Have you seen this cereal commercial?
Several women decry the frustration of nutrition and diet research which contradicts itself. Examples:
- Carbohydrates are good; carbohydrates are bad.
- Eliminate as much fat from your diet as possible; a little bit of fat is good for you.
- To lose weight, eat no more than 1500 calories a day. To lose weight, eat no more than 1200 calories a day.
And then the ladies say something like, “You know what? I’m not listening to expert advice anymore. I’m going to listen to me. I know better nutrition when I see it.”
I want to ask them: “And how do you know what’s good? How did you find out? What makes you wiser than the experts? Sure, they make mistakes. But haven’t you made a few yourselves?”
I’ve seen the same attitude in discussions of spiritual matters.
“Well, I believe…”
“In my opinion…”
“I just know that…”
Oh? Sometimes we forget that there is a standard for truth—the Bible. In the long run, it doesn’t really matter what we believe or think. What matters is what God’s Word says. If our thoughts and beliefs do not coincide with the Bible, we’re on the wrong track.
“The Lord gives wisdom, and from his mouth come knowledge and understanding” (Proverbs 2:6). In other words, God is the only source of true wisdom. We humans cannot manufacture it on our own.
God pointedly warns us about thinking of ourselves as experts of wisdom. “Do not be wise in your own eyes,” he says (3:7a). “The way of a fool seems right to him, but a wise man listens to advice” (12:15).
I, for one, would not set myself up as an expert, like the women in the commercial. I don’t always know what’s good for me. I’m not that smart!

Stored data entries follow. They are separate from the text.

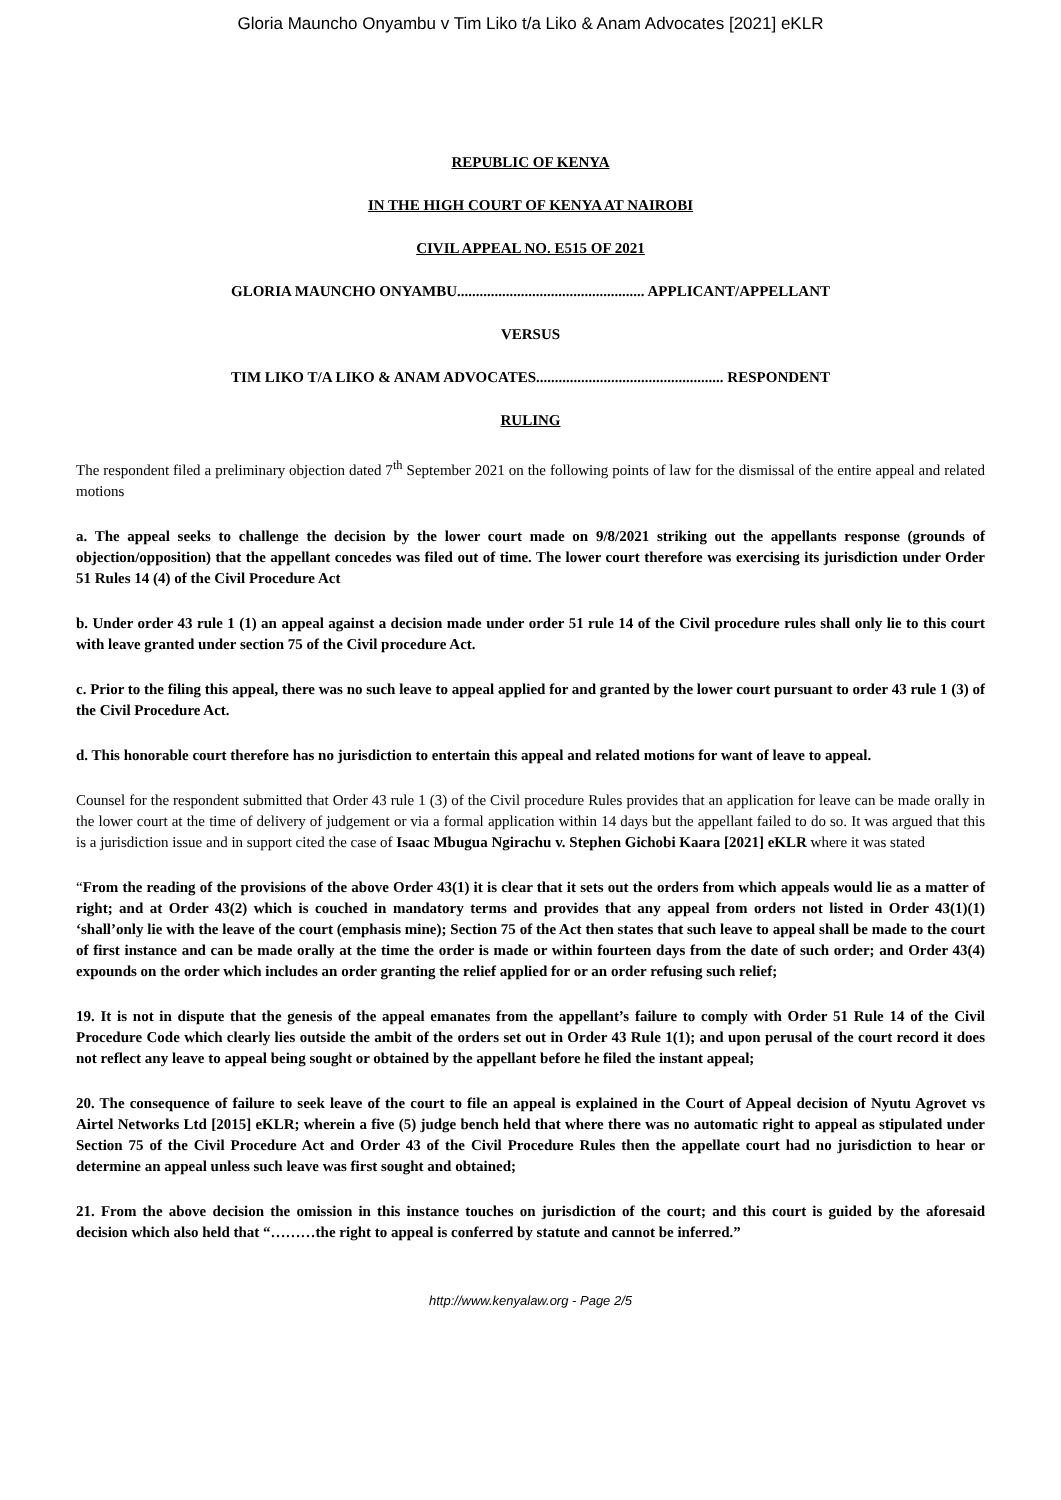Gloria Mauncho Onyambu v Tim Liko t/a Liko & Anam Advocates [2021] eKLR
REPUBLIC OF KENYA
IN THE HIGH COURT OF KENYA AT NAIROBI
CIVIL APPEAL NO. E515 OF 2021
GLORIA MAUNCHO ONYAMBU.................................................. APPLICANT/APPELLANT
VERSUS
TIM LIKO T/A LIKO & ANAM ADVOCATES.................................................. RESPONDENT
RULING
The respondent filed a preliminary objection dated 7<sup>th</sup> September 2021 on the following points of law for the dismissal of the entire appeal and related motions
a. The appeal seeks to challenge the decision by the lower court made on 9/8/2021 striking out the appellants response (grounds of objection/opposition) that the appellant concedes was filed out of time. The lower court therefore was exercising its jurisdiction under Order 51 Rules 14 (4) of the Civil Procedure Act
b. Under order 43 rule 1 (1) an appeal against a decision made under order 51 rule 14 of the Civil procedure rules shall only lie to this court with leave granted under section 75 of the Civil procedure Act.
c. Prior to the filing this appeal, there was no such leave to appeal applied for and granted by the lower court pursuant to order 43 rule 1 (3) of the Civil Procedure Act.
d. This honorable court therefore has no jurisdiction to entertain this appeal and related motions for want of leave to appeal.
Counsel for the respondent submitted that Order 43 rule 1 (3) of the Civil procedure Rules provides that an application for leave can be made orally in the lower court at the time of delivery of judgement or via a formal application within 14 days but the appellant failed to do so. It was argued that this is a jurisdiction issue and in support cited the case of Isaac Mbugua Ngirachu v. Stephen Gichobi Kaara [2021] eKLR where it was stated
“From the reading of the provisions of the above Order 43(1) it is clear that it sets out the orders from which appeals would lie as a matter of right; and at Order 43(2) which is couched in mandatory terms and provides that any appeal from orders not listed in Order 43(1)(1) ‘shall’only lie with the leave of the court (emphasis mine); Section 75 of the Act then states that such leave to appeal shall be made to the court of first instance and can be made orally at the time the order is made or within fourteen days from the date of such order; and Order 43(4) expounds on the order which includes an order granting the relief applied for or an order refusing such relief;
19. It is not in dispute that the genesis of the appeal emanates from the appellant’s failure to comply with Order 51 Rule 14 of the Civil Procedure Code which clearly lies outside the ambit of the orders set out in Order 43 Rule 1(1); and upon perusal of the court record it does not reflect any leave to appeal being sought or obtained by the appellant before he filed the instant appeal;
20. The consequence of failure to seek leave of the court to file an appeal is explained in the Court of Appeal decision of Nyutu Agrovet vs Airtel Networks Ltd [2015] eKLR; wherein a five (5) judge bench held that where there was no automatic right to appeal as stipulated under Section 75 of the Civil Procedure Act and Order 43 of the Civil Procedure Rules then the appellate court had no jurisdiction to hear or determine an appeal unless such leave was first sought and obtained;
21. From the above decision the omission in this instance touches on jurisdiction of the court; and this court is guided by the aforesaid decision which also held that “………the right to appeal is conferred by statute and cannot be inferred.”
http://www.kenyalaw.org - Page 2/5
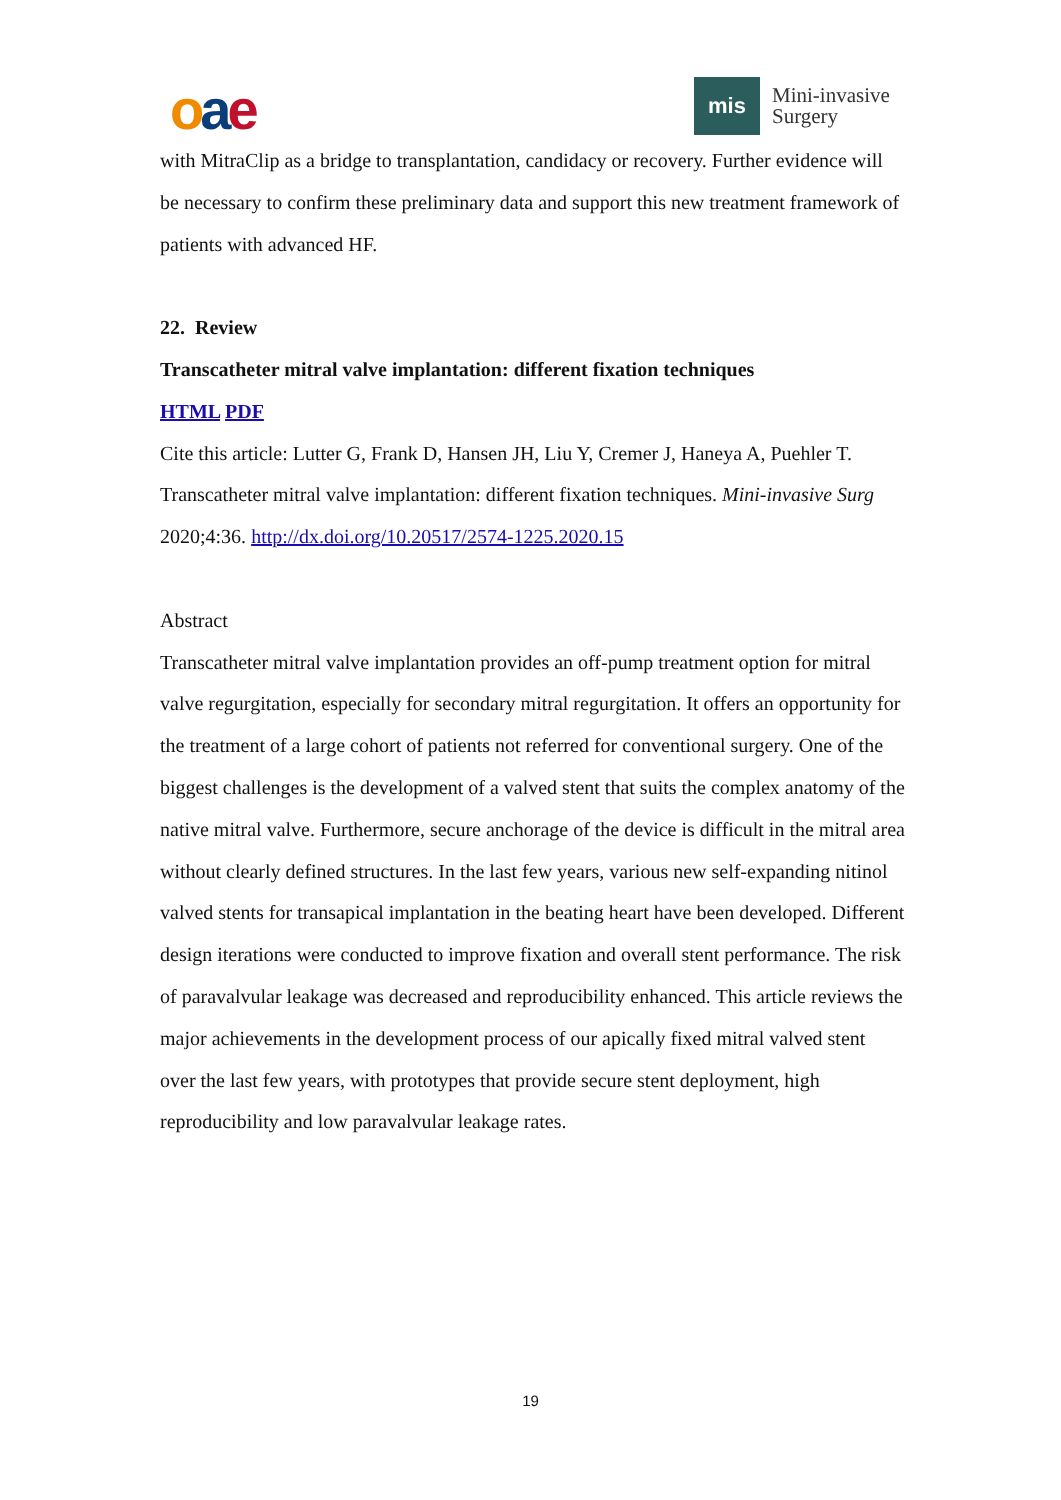oae
mis
Mini-invasive
Surgery
with MitraClip as a bridge to transplantation, candidacy or recovery. Further evidence will be necessary to confirm these preliminary data and support this new treatment framework of patients with advanced HF.
22. Review
Transcatheter mitral valve implantation: different fixation techniques
HTML PDF
Cite this article: Lutter G, Frank D, Hansen JH, Liu Y, Cremer J, Haneya A, Puehler T. Transcatheter mitral valve implantation: different fixation techniques. Mini-invasive Surg 2020;4:36. http://dx.doi.org/10.20517/2574-1225.2020.15
Abstract
Transcatheter mitral valve implantation provides an off-pump treatment option for mitral valve regurgitation, especially for secondary mitral regurgitation. It offers an opportunity for the treatment of a large cohort of patients not referred for conventional surgery. One of the biggest challenges is the development of a valved stent that suits the complex anatomy of the native mitral valve. Furthermore, secure anchorage of the device is difficult in the mitral area without clearly defined structures. In the last few years, various new self-expanding nitinol valved stents for transapical implantation in the beating heart have been developed. Different design iterations were conducted to improve fixation and overall stent performance. The risk of paravalvular leakage was decreased and reproducibility enhanced. This article reviews the major achievements in the development process of our apically fixed mitral valved stent over the last few years, with prototypes that provide secure stent deployment, high reproducibility and low paravalvular leakage rates.
19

Instead, my measuring tool is God’s Word. That’s where I turn to verify if my line of thinking is straight. There is only one Mastermind, the One who created me. And unlike human experts, he is completely trustworthy.*
It would behoove me to know what he thinks before I spout off my own opinions.
* The Bible is also trustworthy, proven time and again to be accurate, by the ancient manuscripts, archaeology, prophecy, and other proofs. You may wish to read Biblical Archaeology: A Very Short Introduction by Eric H. Cline and The Evidence of Prophecy edited by Robert C. Newman for a deeper study of these fascinating topics.